Our basement serves as a root cellar for fall vegetables and root crops. In November, the basement is full of butternut squash, sweet potatoes, white potatoes and cushaw squash. We lay mulch over late carrots in the garden and they become sweeter and sweeter as winter progresses. Whenever we want some, we get a handful fresh out of the ground.

Laying hens are only really productive for two years. At the end of that time, we dress them and cook them in a huge roasting pan. We pick the meat off, cut it up into bite-size chunks, and either can it or freeze it. Then, when it’s 5 p.m. and supper panic sets in, Chicken ala King is only a few minutes away. That precooked, ready-to-go canned or frozen meat is about as handy as it gets.

This laying by behavior is considered so normal in my family that, I confess, we find it somewhat odd when customers who buy our meat and poultry say they don’t have a freezer. And even more so when we talk to people who have never canned or eaten home-canned food. We all choose our routines. Ours is to lay food by, and enjoy eating out of the larder all winter.

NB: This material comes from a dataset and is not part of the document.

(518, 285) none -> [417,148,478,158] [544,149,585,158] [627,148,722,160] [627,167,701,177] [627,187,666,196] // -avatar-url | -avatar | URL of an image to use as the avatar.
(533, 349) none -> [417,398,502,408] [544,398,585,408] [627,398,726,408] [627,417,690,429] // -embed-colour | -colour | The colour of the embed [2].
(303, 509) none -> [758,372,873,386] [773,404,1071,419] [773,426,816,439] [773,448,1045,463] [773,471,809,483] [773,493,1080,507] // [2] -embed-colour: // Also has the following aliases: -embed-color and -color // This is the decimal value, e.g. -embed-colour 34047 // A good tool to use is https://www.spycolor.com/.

Tips for Local and Seasonal Eating

There’s a simple way to synchronize your eating with seasons and availability. Make a list of products available in your region and note the normal harvest months for each. It’s a wonderfully simple way to express the ebb and flow of the seasons. Then, preserve abundant food for when it’s in short supply. Here are a few more tips for getting started:

  • Visit the local farmers market, and while you’re shopping, ask about hard to find items. They may know producers who sell things you can’t get at the market.
  • Search for the food you want on the Internet. A few good resources to find food in your area are www.localharvest.org, www.sustainabletable.org and www.eatwild.com.
  • If you don’t already have a chest freezer, get one. You’ll be able to store much more food.
  • Find books about food preservation and learn more about dehydrating, canning, pickling and smoking. Play with different techniques — it can be a lot of fun. (For more ideas see “Enjoy Fresh, Local Food All Year.”)
  • Get product-specific recipe books to see how many different ways you can fix the same thing. Entire cookbooks concentrate on tomatoes, squash, eggs, beef or buffalo. Explore!
  • If you’re a reluctant cook, try sitting down on a Sunday afternoon and making out a menu for each day of the week. Planning ahead takes the fear out of the process. It also reduces the temptation to panic and buy frozen pizza.
  • Ask a local farmer what he or she routinely has in excess, and then buy and use it. He or she will love you for it, and if you buy in bulk you can get wonderful fresh food at a lower cost.